Stored items =>
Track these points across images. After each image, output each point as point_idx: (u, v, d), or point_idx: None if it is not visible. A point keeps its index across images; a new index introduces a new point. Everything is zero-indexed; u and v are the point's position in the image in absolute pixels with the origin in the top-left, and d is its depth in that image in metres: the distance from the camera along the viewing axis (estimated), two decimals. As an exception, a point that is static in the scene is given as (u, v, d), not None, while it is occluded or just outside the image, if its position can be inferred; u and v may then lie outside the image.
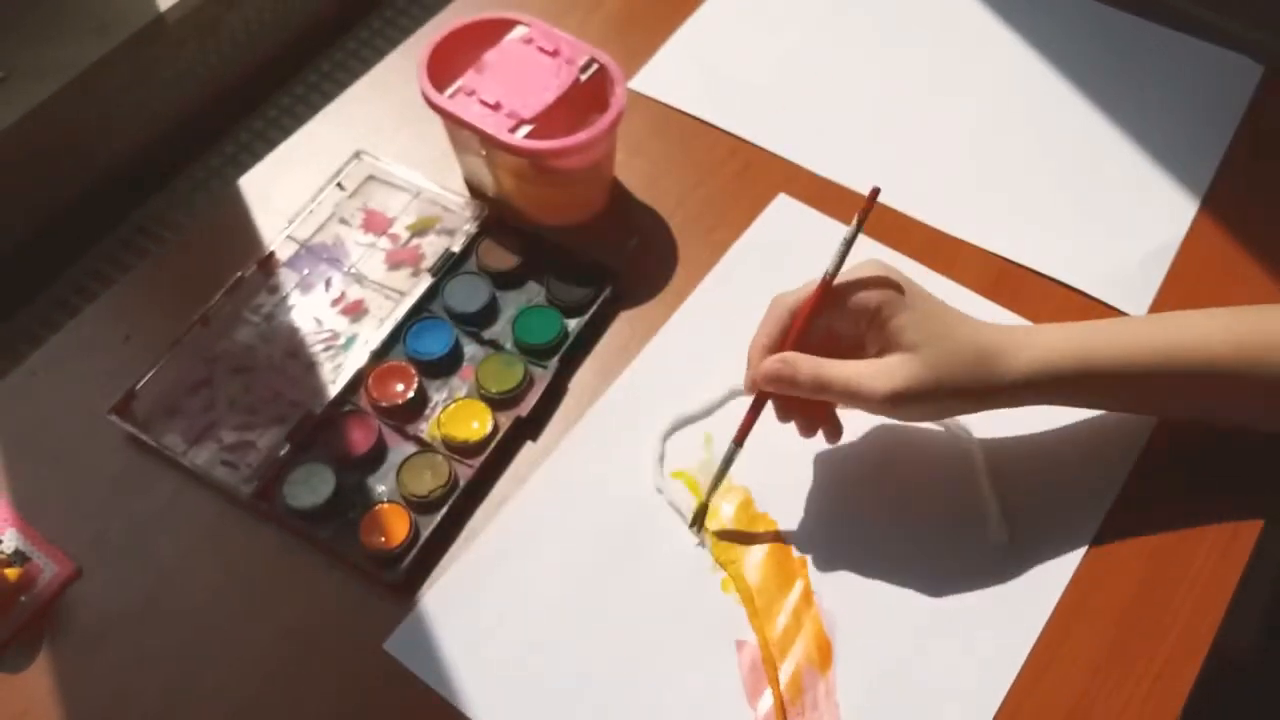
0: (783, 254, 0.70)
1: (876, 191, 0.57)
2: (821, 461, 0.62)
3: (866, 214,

What the task requires => Copy every line above exactly, leaving no picture in the copy.

Output of the exercise =>
Track these points across images. After each image, output each point as point_idx: (u, v, d), or point_idx: None if it is not visible. A point keeps its index across images; a new index introduces a new point. Everything is zero-indexed; u and v are the point's position in the image in absolute pixels with the origin in the top-left, and d is its depth in that image in metres: the distance from the camera along the viewing axis (estimated), two decimals. As an exception, a point that is static in the scene is given as (u, v, d), not None, while it is occluded or just outside the image, if its position can be inferred; u and v may then lie outside the image.
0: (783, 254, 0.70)
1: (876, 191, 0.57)
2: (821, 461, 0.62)
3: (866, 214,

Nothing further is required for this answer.